I have a several layers of CNNs operating on the same size tensor. Can I use a single BatchNorm for all of them, or do I need to set a different BatchNorm per layer?

In other words, in my init() can I do:

self.batchNorm = nn.BatchNorm1d(128, affine=True)
self.conv1 = nn.Conv1d(in_channels = 128, out_channels = 128, kernel_size = 3, padding = 1)
self.conv2 = nn.Conv1d(in_channels = 128, out_channels = 128, kernel_size = 3, padding = 1)
self.conv3 = nn.Conv1d(in_channels = 128, out_channels = 128, kernel_size = 3, padding = 1)
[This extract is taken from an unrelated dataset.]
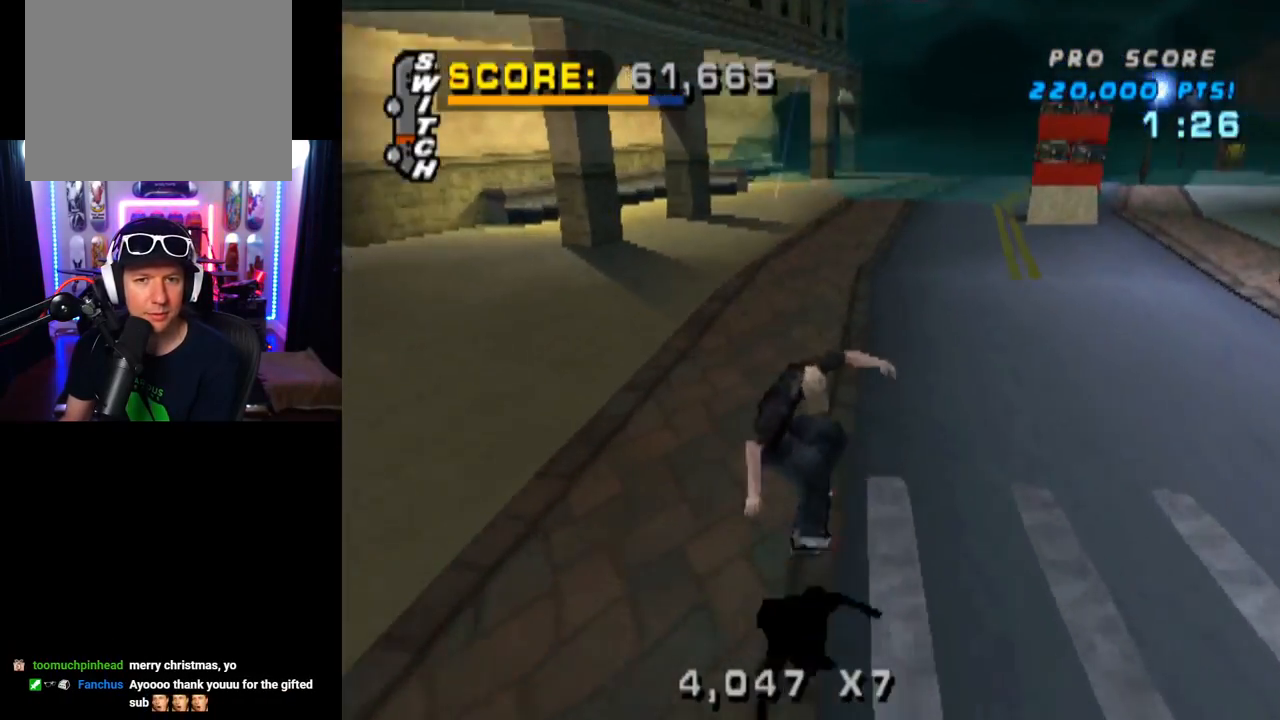
{"buttons": ["SQUARE", "L1", "DPAD_UP"], "left_stick": "center", "right_stick": "center", "events": [[83, "DPAD_UP", "up"], [183, "DPAD_LEFT", "down"], [250, "DPAD_LEFT", "up"], [317, "CROSS", "down"], [350, "TRIANGLE", "up"], [433, "CROSS", "up"], [450, "DPAD_UP", "down"], [467, "L1", "down"], [500, "SQUARE", "down"]]}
and in my forward pass can I do:

x = self.conv1(x)
x = self.batchNorm(x)        
x = F.relu(x)

x = self.conv2(x)
x = self.batchNorm(x)        
x = F.relu(x)

x = self.conv3(x)
x = self.batchNorm(x)        
x = F.relu(x)

Or do I need to declare batchNorm1, 2, and 3 for each one of these conv layers? I don’t know how it is implemented, so I don’t know if by reusing the same BatchNorm for different layers it will screw up the statistics it uses for computing the batch norm.

Thanks for your help!

Also, some follow up questions:

The batchNorm usually goes BEFORE the activation function (ReLU), correct?

Also, is the argument in the BatchNorm the size of the input, or the number channels, or the batch size? Thanks!


Batchnorm actually has some learnable parameters. So if you re-use it, it will share these learnt parameters across the different use.
Also it is saving the running stats to be used in evaluation mode. And so if you re-use it, these stats will be shared.
It might or might not be what you want, depending on your use case.

You can check the doc for the detail on how to use each argument:

Thanks for the response! This answers my question.

So I guess I need to have different BatchNorm() statements for each of the CNNs for two reasons: 1) there are learnable parameters \alpha and \beta that might be different from layer to layer, 2) it seems that the BatchNorm stores the batch mean and the variance somewhere so that it can be used at run-time. Where exactly is that stored though? When I save out the model using, filename) is it dumped out along with the network weights?

Also, I can’t understand why I only need to input the number of channels and not the length of the signal (in the 1d case) or W,H (in the 2D case). Any ideas?


Yes it is saved along as they Buffers.

You don’t need to provide the signal length as the model does not need to know it. This dimension is reduced when computing the stats.